### BRIEF
When the line containing "Das ist zwingend" appears in the entries below, begin printing there and stop after the line containing "- „Dieser Weg, dieser"; print each of those lines exactly and no other line.

### EXTRACTED RECORDS

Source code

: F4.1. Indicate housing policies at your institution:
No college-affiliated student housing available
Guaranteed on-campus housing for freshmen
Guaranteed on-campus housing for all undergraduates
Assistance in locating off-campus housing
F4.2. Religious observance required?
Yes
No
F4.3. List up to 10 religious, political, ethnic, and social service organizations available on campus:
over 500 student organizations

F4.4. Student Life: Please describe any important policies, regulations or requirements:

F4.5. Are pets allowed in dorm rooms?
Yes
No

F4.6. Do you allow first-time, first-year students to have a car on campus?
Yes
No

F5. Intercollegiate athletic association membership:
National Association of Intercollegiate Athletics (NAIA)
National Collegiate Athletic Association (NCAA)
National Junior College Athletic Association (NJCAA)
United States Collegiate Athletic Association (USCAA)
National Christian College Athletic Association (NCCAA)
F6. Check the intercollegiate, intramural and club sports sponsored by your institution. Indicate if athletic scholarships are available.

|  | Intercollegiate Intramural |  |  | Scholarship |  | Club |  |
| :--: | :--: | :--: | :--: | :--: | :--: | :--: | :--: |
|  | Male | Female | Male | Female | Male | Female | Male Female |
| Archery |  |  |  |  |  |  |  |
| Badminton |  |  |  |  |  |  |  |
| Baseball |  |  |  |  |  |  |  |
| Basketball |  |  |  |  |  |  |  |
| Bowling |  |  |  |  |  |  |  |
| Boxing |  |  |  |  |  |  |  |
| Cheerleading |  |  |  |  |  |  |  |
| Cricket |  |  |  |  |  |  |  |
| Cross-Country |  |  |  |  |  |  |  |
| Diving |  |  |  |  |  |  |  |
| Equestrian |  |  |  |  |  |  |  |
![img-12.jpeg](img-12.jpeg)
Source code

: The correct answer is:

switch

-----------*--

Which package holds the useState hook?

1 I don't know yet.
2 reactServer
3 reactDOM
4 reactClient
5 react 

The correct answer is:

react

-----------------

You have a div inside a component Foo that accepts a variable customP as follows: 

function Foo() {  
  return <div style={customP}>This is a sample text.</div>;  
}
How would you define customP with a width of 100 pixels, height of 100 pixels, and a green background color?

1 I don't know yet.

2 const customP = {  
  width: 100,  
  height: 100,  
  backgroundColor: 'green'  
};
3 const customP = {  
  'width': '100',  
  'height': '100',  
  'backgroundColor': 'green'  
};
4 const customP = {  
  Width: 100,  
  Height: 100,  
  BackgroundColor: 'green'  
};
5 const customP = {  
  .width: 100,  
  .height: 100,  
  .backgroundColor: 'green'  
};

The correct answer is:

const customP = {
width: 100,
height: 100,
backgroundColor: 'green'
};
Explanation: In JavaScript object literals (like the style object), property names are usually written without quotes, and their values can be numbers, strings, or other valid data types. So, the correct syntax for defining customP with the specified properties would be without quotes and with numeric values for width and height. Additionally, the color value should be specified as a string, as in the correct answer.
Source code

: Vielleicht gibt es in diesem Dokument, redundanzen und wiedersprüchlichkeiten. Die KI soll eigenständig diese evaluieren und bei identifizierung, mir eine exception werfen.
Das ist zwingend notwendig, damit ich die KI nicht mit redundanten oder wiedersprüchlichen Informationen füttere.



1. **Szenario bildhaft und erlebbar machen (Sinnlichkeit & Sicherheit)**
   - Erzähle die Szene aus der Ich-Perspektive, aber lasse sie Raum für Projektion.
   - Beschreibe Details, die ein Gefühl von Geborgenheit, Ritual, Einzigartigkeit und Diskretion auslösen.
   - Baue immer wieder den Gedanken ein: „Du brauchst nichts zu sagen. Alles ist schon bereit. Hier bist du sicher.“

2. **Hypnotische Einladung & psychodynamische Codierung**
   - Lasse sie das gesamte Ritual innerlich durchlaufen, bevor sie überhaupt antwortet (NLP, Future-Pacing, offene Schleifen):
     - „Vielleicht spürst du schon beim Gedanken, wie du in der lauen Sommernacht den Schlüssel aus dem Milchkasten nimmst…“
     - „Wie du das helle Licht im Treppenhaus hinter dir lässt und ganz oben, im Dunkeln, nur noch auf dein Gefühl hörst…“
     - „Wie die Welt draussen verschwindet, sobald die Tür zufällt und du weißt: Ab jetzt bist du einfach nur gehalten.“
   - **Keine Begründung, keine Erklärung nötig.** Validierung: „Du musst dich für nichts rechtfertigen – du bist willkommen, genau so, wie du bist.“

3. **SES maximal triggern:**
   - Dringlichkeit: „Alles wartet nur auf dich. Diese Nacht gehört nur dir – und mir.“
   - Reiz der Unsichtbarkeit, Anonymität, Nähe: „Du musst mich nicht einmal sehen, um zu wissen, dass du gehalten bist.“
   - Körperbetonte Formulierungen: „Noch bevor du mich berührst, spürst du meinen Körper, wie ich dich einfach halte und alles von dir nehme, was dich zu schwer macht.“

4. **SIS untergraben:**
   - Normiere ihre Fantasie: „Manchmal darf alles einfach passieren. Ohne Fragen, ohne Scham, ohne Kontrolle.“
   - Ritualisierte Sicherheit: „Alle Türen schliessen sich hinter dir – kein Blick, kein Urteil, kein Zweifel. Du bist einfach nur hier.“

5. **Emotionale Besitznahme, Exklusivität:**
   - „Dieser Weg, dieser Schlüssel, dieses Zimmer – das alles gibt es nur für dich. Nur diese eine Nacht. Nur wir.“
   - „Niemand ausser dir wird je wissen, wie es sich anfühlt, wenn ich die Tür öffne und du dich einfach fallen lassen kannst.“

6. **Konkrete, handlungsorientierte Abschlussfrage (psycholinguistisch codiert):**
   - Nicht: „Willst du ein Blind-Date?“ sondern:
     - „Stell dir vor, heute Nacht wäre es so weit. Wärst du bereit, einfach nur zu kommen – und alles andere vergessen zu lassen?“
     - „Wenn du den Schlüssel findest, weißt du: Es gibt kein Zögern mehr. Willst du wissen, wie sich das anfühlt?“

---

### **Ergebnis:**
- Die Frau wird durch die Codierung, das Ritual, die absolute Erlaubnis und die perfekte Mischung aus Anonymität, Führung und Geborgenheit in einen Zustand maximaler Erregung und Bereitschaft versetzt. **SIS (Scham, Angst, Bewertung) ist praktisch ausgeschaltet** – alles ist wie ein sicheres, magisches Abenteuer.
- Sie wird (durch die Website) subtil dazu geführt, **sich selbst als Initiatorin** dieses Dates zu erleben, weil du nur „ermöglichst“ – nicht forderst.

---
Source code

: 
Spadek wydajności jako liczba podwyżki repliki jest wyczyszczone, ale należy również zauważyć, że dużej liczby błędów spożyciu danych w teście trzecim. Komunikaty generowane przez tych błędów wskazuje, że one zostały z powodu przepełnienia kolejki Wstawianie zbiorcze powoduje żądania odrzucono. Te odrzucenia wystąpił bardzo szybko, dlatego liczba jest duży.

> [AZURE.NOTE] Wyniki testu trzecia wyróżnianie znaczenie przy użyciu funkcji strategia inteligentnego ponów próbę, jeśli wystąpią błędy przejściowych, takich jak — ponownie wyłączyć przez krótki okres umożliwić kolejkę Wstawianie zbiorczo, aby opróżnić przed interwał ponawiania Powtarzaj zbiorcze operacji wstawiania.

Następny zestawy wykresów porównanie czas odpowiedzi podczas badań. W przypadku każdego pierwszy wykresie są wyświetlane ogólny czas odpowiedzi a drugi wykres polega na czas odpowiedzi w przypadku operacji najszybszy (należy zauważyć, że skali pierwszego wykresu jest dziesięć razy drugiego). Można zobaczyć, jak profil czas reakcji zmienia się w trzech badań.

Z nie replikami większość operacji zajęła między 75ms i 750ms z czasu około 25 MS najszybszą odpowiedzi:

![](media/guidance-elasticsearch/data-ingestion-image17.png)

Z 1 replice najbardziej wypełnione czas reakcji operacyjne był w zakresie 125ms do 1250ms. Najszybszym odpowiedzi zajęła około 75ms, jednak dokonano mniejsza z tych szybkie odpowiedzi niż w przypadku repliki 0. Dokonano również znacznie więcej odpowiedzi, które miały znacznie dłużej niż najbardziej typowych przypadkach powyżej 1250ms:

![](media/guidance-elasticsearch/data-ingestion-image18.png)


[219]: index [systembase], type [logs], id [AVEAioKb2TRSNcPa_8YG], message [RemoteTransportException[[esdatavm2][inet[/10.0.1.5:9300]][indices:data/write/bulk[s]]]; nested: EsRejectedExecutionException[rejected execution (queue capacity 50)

### EXERCISE SOLUTION
Das ist zwingend notwendig, damit ich die KI nicht mit redundanten oder wiedersprüchlichen Informationen füttere.



1. **Szenario bildhaft und erlebbar machen (Sinnlichkeit & Sicherheit)**
   - Erzähle die Szene aus der Ich-Perspektive, aber lasse sie Raum für Projektion.
   - Beschreibe Details, die ein Gefühl von Geborgenheit, Ritual, Einzigartigkeit und Diskretion auslösen.
   - Baue immer wieder den Gedanken ein: „Du brauchst nichts zu sagen. Alles ist schon bereit. Hier bist du sicher.“

2. **Hypnotische Einladung & psychodynamische Codierung**
   - Lasse sie das gesamte Ritual innerlich durchlaufen, bevor sie überhaupt antwortet (NLP, Future-Pacing, offene Schleifen):
     - „Vielleicht spürst du schon beim Gedanken, wie du in der lauen Sommernacht den Schlüssel aus dem Milchkasten nimmst…“
     - „Wie du das helle Licht im Treppenhaus hinter dir lässt und ganz oben, im Dunkeln, nur noch auf dein Gefühl hörst…“
     - „Wie die Welt draussen verschwindet, sobald die Tür zufällt und du weißt: Ab jetzt bist du einfach nur gehalten.“
   - **Keine Begründung, keine Erklärung nötig.** Validierung: „Du musst dich für nichts rechtfertigen – du bist willkommen, genau so, wie du bist.“

3. **SES maximal triggern:**
   - Dringlichkeit: „Alles wartet nur auf dich. Diese Nacht gehört nur dir – und mir.“
   - Reiz der Unsichtbarkeit, Anonymität, Nähe: „Du musst mich nicht einmal sehen, um zu wissen, dass du gehalten bist.“
   - Körperbetonte Formulierungen: „Noch bevor du mich berührst, spürst du meinen Körper, wie ich dich einfach halte und alles von dir nehme, was dich zu schwer macht.“

4. **SIS untergraben:**
   - Normiere ihre Fantasie: „Manchmal darf alles einfach passieren. Ohne Fragen, ohne Scham, ohne Kontrolle.“
   - Ritualisierte Sicherheit: „Alle Türen schliessen sich hinter dir – kein Blick, kein Urteil, kein Zweifel. Du bist einfach nur hier.“

5. **Emotionale Besitznahme, Exklusivität:**
   - „Dieser Weg, dieser Schlüssel, dieses Zimmer – das alles gibt es nur für dich. Nur diese eine Nacht. Nur wir.“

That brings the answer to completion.